/ SPA Assessment Advice
I will be undertaking my SPA Assessment this November and want a little advice.
I am completing this award mainly to use at the school I work at and will be delivering all climbing sessions to students under the age of 16 when completed. I have shadowed many different climbing instructors and have lead many sessions for friends etc but have not been able to see how adult sessions are run. for example, warm ups with young people can be made fun and exiting whereas adults usually need a different approach. does anyone have any advice on what would be appropriate for including in an adult session and or know of any good resource books/videos on this information?
I wouldn't fret about that one. If asked just say "here's what I do with the kids" and make it something people can laugh about.
Hi Jason, have a word with any of the walls and ask if you could shadow a session. Alternatively look through the classified adverts for freelance instructors and send a polite email/ phone call and ask if you could come along to help out.
Why do you feel that a warm up with adults can't be fun and exciting?
well it could be but surely you have to approach it differently to how you would young people?
I like your post. Nice to see an aspirant SPA taking the trouble to think about different scenarios, rather than just getting the piece of paper as quickly as possible.
The suitability of a particular warm-up activity is obviously dependent on the crag and its surrounding terrain, as well as on the numbers, experience and physical condition of your clients. There are, of course, various other factors: session time constraints, weather conditions, etc.
Of paramount importance is safety of the group. Sounds obvious but in practice it's easy to get priorities distorted. For example, bouldering/spotting can be a great idea but perhaps not on slippery rock or with muddy sloping ground underneath, or if your group have unsuitable footwear. Dynamic warm up exercises and those involving stretching exercises can be good, but these may be unsuitable if there's a significant risk of injury.
Personally, I tend not to do exercise or game-based warm-ups with adult groups outdoors. There are various other ways in which a warm-up can be provided. A walk-in to the crag will provide a general aerobic warm-up, as will a visit to the crag top with the whole group. If you are in the position of having to meet the group before setting up, consider taking them all to the crag top with you, and get them to carry some ropes. You can get them interested in the rigging process (be clear about safe/unsafe zones at the cliff top).
A more climbing-specific warm up will often not be necessary, but if it seems warranted, and the terrain is suitable, a short session of easy, low-level bouldering is good for adults. You can introduce spotting skills, as well as a variety of movement skills. Gentle stretching can be done on the rock by maintaining foot and handholds while moving the centre of gravity around.
If a game-based warm-up seems called for, some of the more difficult group games are fun for adults and, if suitably challenging, shouldn't be perceived as patronising. Those which involve both mental skills and physical coordination are likely to be most suitable (I was recently shown a great one called The Typewriter). A bit of Googling should give you some ideas.

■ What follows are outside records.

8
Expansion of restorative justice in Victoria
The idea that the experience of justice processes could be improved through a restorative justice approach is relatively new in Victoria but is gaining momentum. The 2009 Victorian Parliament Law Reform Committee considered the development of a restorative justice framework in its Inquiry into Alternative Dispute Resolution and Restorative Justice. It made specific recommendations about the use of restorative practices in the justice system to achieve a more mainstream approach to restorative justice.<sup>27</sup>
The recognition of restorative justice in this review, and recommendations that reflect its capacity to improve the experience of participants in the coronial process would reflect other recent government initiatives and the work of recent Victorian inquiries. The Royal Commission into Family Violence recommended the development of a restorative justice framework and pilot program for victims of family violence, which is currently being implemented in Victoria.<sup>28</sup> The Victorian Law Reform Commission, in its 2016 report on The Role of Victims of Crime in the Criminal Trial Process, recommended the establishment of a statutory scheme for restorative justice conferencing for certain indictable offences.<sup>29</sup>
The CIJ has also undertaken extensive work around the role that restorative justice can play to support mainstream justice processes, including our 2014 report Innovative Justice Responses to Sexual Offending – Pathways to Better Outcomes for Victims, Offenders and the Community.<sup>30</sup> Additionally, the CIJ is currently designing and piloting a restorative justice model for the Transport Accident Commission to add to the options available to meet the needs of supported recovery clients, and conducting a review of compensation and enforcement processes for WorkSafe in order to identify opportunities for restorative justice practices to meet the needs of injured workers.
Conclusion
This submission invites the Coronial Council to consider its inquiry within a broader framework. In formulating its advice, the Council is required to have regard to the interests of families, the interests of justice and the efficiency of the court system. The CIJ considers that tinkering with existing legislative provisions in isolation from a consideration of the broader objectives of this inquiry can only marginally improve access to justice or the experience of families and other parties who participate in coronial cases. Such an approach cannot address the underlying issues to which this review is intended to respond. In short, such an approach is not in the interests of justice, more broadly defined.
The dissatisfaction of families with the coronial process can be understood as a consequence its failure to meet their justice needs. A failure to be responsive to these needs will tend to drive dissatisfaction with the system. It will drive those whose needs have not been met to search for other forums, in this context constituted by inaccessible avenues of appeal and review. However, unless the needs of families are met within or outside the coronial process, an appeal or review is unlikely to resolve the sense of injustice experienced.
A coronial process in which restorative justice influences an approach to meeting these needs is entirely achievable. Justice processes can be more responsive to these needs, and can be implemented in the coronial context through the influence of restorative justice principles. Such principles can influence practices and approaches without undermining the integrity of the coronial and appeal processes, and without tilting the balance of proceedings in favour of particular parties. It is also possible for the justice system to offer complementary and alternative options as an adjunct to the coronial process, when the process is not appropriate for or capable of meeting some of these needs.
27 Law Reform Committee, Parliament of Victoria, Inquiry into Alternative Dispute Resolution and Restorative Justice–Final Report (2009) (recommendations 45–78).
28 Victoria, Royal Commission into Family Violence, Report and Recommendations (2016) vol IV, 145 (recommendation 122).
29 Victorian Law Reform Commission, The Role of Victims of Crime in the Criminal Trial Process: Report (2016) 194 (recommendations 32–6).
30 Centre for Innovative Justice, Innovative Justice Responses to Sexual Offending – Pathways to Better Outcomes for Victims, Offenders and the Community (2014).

Yes, obviously adults and children need different approaches but you can still do things that adults find fun too. Bring the kit up as bpm has suggested works well with adults. And bigger kids as some may like the extra status and challenge of carrying ropes and the like too!!
Get in touch with some outdoor centres in the Peak District about observing some outdoor climbing sessions, looks great in your logbook and can be really beneficial towards your own development as a climbing instructor.
What an excellent post, I found this useful too as have wondered about how to translate the warm up and familiarisation games to an adult group. I saw an instructor getting a group of adults to do a series of traverses at a wall and he hung a whiteboard over one of the holds... they had to write a fact about themselves or draw a picture each time they passed the whiteboard; it worked as a warm up, provided a way in to talking about balance and basic technique and got everyone talking.